The steps I followed:

  1. create the grails project
  2. go to the project directory and git init
  3. Add all the files in the project in staging area and commit.
  4. The git status at the repo gives the below message

    BXX@BXX-PC /c/Work/Grails/projects/yyy/tables (master)
    $ git status
    # On branch master
    nothing to commit (working directory clean)
    
  5. Trying to keep it as the master branch, make the changes by cloning the repo, and later push the changes back. For that

  6. In my IDE, checkout the project (IntelliJ).This actually clone the project to another dir.
  7. Make the changes and commit the project
  8. Push the local changes to master.

    15:41:56.249: git push -v origin master
    Pushing to c:/Work/Grails/projects/xxx/tables
    remote: error: refusing to update checked out branch: refs/heads/master        
    remote: error: By default, updating the current branch in a non-bare repository        
    remote: error: is denied, because it will make the index and work tree inconsistent        
    remote: error: with what you pushed, and will require 'git reset --hard' to match        
    remote: error: the work tree to HEAD. 
    

The cloned repo status is

$ git status
# On branch master
# Your branch is ahead of 'origin/master' by 1 commit.
#
nothing to commit (working directory clean)

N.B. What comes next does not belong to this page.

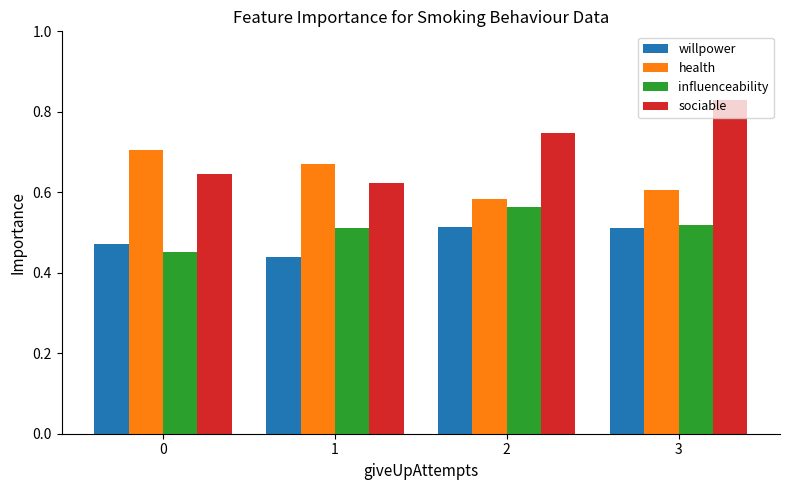

At which category does the chart reach its peak across all series?

3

Please help me with understanding this. Is there a better workflow to follow. I may be able to initialize the repo through Intellij, and try to work on the main branch. Still not sure what is wrong above.

thank you.

Answer

mipadi picture mipadi · Apr 19, 2010

The problem is that you're trying to push to a non-bare repo. A non-bare repo is one which has an associated working tree (that is, the files are actually checked out to disk). By default, Git won't let you push to a non-bare repo; pushing to a non-bare repo only updates Git's internal data structures, and does not alter the working tree (the files on disk), which means that if you then go back to the repo you pushed to and start working on the files, you'll be working on older copies of the files. Naturally this will cause problems when you try to commit your changes.

The best way to do this is to push to a bare repository, which is one created by passing the --bare flag to Git when creating the repo:

$ mkdir new_repo
$ cd new_repo
$ git --bare init

Of course, the bare repo won't have any files checked out, so you can't actually work it in (you'll have to clone it first).

If you're just using a Git repo for local development (and not sharing or serving the Git repo), you don't have to have a remote repo to push to; you can work on a single copy of a local, non-bare repo.